Леопард может прикинуться мёртвым и часами неподвижно лежать поблизости от тропы к водопою. Но стоит только ступить на тропу оленю или косуле, как пятнистая кошка оживает и мгновенно кидается на свою жертву.

Охотятся леопарды ночами и всегда в одиночку. Их добычей становятся чаще всего старые и больные животные: олени, косули, горные козлы.

Пятнистый олень

У пятнистого оленя золотистый, красновато-бурый мех, а спина будто присыпана снежинками, поэтому он и зовется пятнистым. Головы стройных красавцев-оленей увенчаны ветвистыми рогами, которые они ежегодно сбрасывают. Весной рога у оленей вырастают вновь. Самки оленей – оленухи – безрогие.

Стада пятнистых оленей пасутся в долинах рек, в широколиственных лесах и предгорьях. Олени едят травы, щиплют листья кустарников и деревьев, в особенности они любят жёлуди.

В мае у оленух появляются на свет оленята. Заботливые и чуткие матери прячут своих малышей в высоких травах и кустарниках. Среди зелени и солнечных бликов оленят трудно заметить хищникам – волку, тигру или леопарду. Как только голенастые оленята перестанут сосать материнское молоко, подрастут за лето и научатся бегать, оленухи приведут их в стадо.

Красный волк

В Уссурийском крае красный волк – редкий зверь. Встречается он только в горных лесах. У этого хищника шерсть рыже-красная, густая и длинная, а хвост пушистый. Морда узкая. Уши большие и острые. Внешне он похож как на волка, так и на крупную рыжую лису. Да и по размерам он представляет нечто среднее между ними. Лапы, низ туловища и кончик хвоста у него белые.

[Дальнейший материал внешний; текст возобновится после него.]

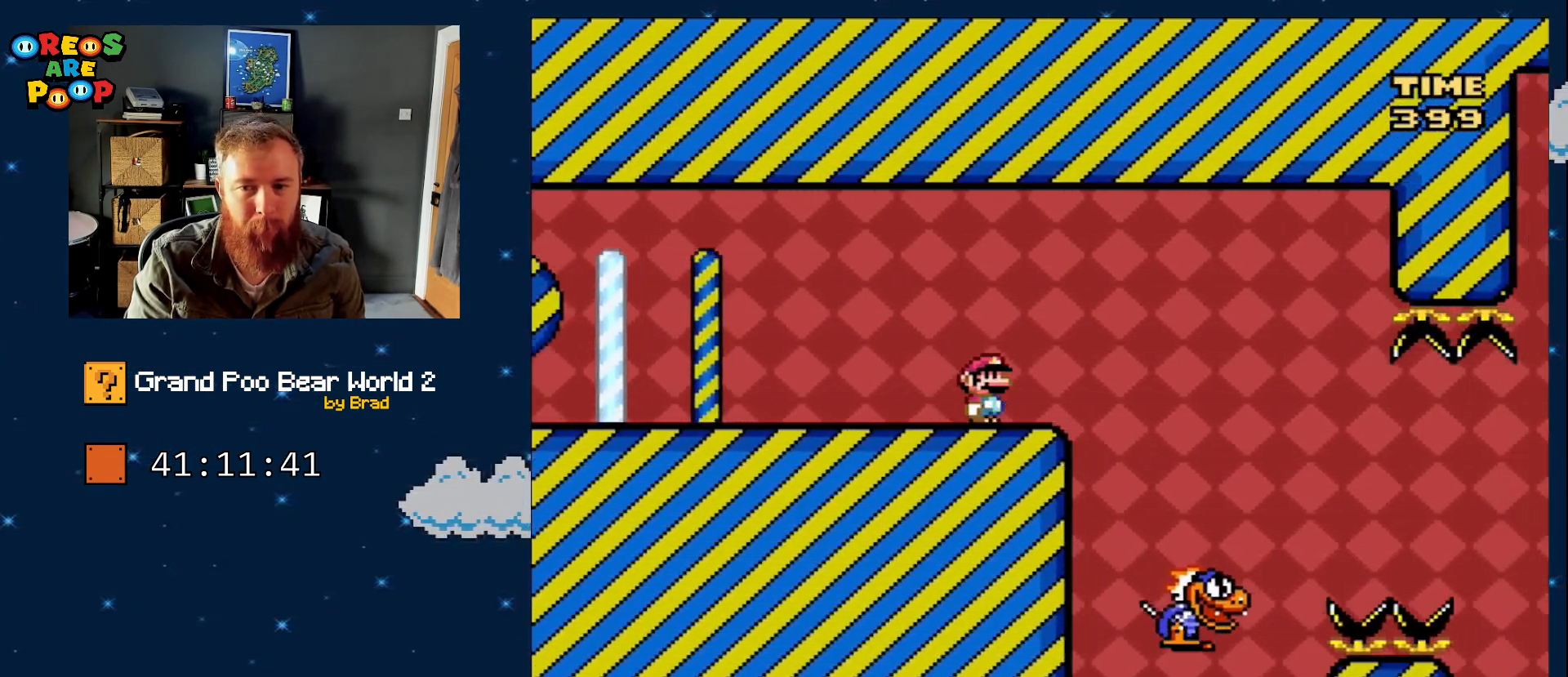
{"dt_ms": 500, "buttons": ["Y"], "events": [[183, "DPAD_RIGHT", "up"], [317, "DPAD_LEFT", "down"], [467, "DPAD_LEFT", "up"]]}
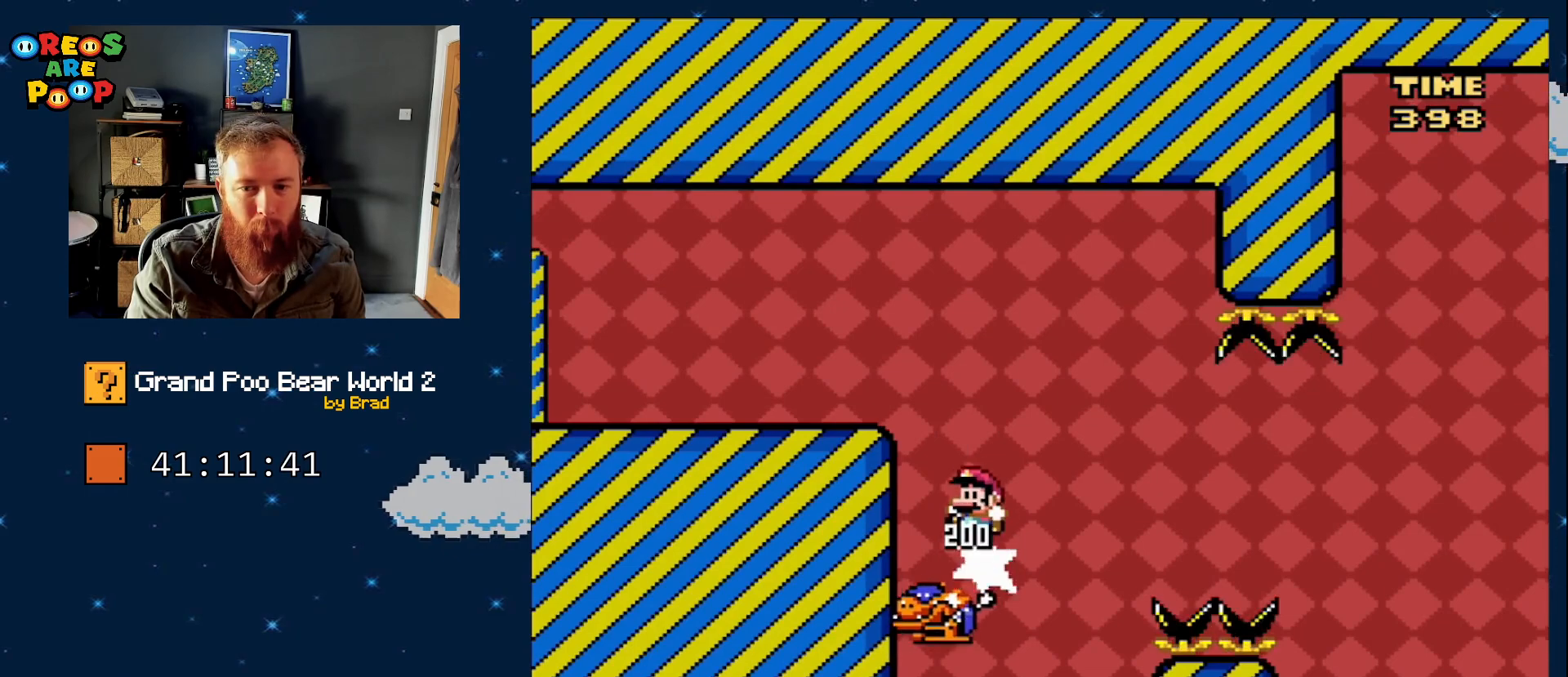
{"dt_ms": 500, "buttons": ["Y", "DPAD_LEFT"], "events": [[67, "DPAD_RIGHT", "down"], [283, "DPAD_RIGHT", "up"], [333, "DPAD_LEFT", "down"]]}
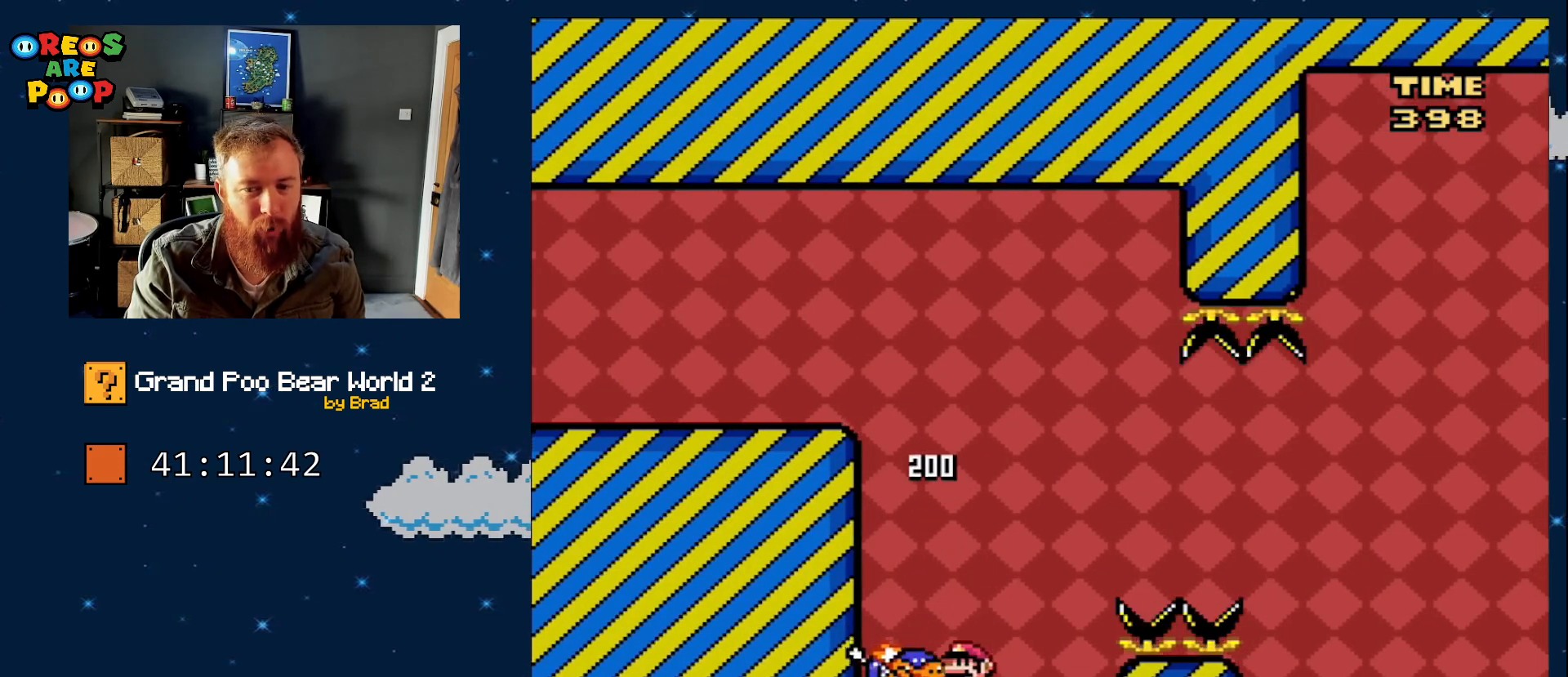
{"dt_ms": 500, "buttons": ["B", "Y", "DPAD_RIGHT"], "events": [[83, "B", "down"], [167, "DPAD_LEFT", "up"], [183, "DPAD_RIGHT", "down"]]}
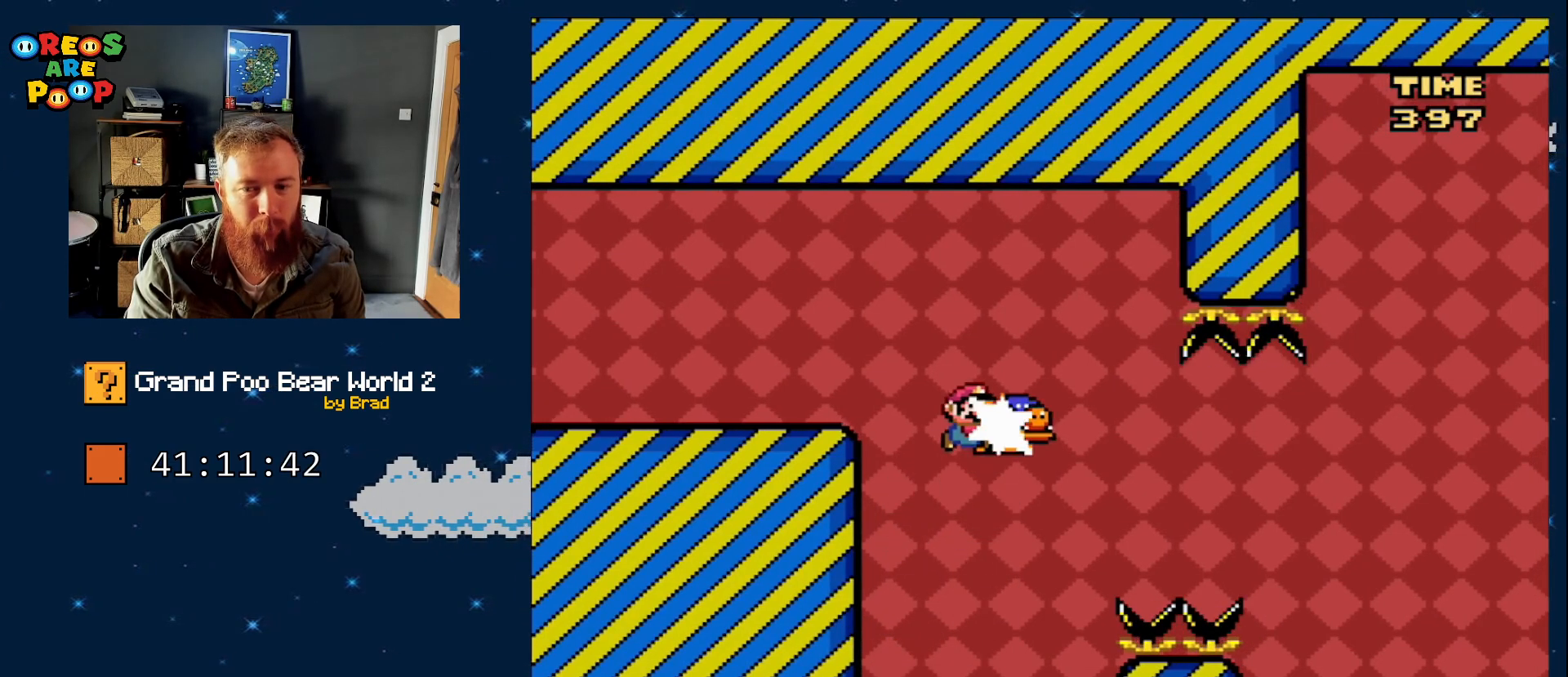
{"dt_ms": 500, "buttons": ["B", "Y", "DPAD_LEFT"], "events": [[17, "Y", "up"], [67, "DPAD_RIGHT", "up"], [83, "DPAD_LEFT", "down"], [183, "Y", "down"]]}
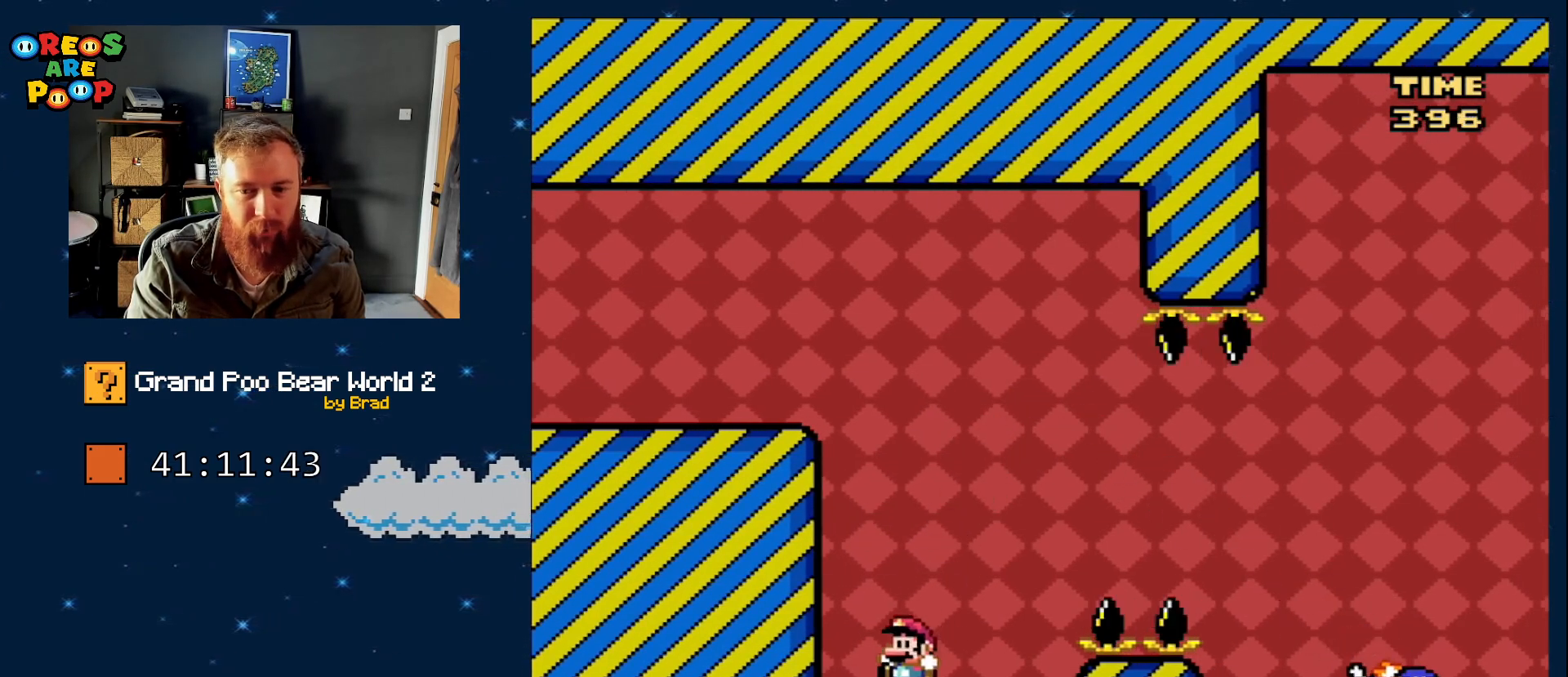
{"dt_ms": 500, "buttons": ["Y", "DPAD_RIGHT"], "events": [[33, "B", "up"], [100, "DPAD_LEFT", "up"], [133, "DPAD_RIGHT", "down"], [250, "DPAD_RIGHT", "up"], [467, "DPAD_RIGHT", "down"]]}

Красные волки ловки и быстры. Охотятся они стаей (двое взрослых и молодняк) обычно днём, преследуя косуль, кабанов, оленей, горных коз… Нор они не роют, а предпочитают скрываться в расщелинах скал или залегать в ямах на склонах гор. Там же волчица растит и выкармливает молоком волчат. Сила стаи красных волков заключается прежде всего в смекалке и взаимопомощи во время охоты.

Енотовидная собака

В сказочном по красоте крае живет и енотовидная собака. Размерами она немного меньше лисы. Зверь этот коротконог и приземист, а вокруг глаз у него тёмная маска.

Поздними вечерами и по ночам енотовидная собака охотится на мышей, крыс, кротов, разоряет птичьи гнезда. Но более всего она любит ловить рыбу, поэтому предпочитает селиться в долинах рек и по берегам озер. Осенью грызёт кедровые, сосновые и еловые шишки.

В выборе подземных жилищ енотовидная собака неприхотлива, она отыскивает брошенные барсуком или лисой норы, а порой цепкими лапами роет свои собственные. Зимой, в сильные морозы и бураны, прячется в норы и впадает там в неглубокую спячку. Однако, как только в тайге немного потеплеет, зверь просыпается и отправляется на ночной промысел, оставляя на снегу цепочку следов.

Соболь

Уссурийская тайга издавна славится на весь мир соболями. Охотится соболь только на своём таёжном гнездовом участке, который покидает лишь при пожаре или рубке леса. Хитрый и ловкий зверёк отправляется на промысел по ночам, причём у каждого соболя свои повадки или, как говорится, свой норов.

Да и охотятся соболя по-разному: один может, как кошка, часами караулить добычу, находясь в засаде; другой – незаметно подкрадывается к спящему под снегом тетереву; третий неутомимо преследует горностая до тех пор, пока не поймает. Летом для длинного, большеголового, хвостатого зверька раздолье: он ловит бурундуков, зайцев, мышей, ящериц и жуков, разоряет птичьи гнезда. Осенью ест ягоды брусники, рябины, шиповника.

С наступлением зимы, с лютыми морозами, вьюгами и метелями соболь преображается, наряжаясь в теплую пушистую шубу.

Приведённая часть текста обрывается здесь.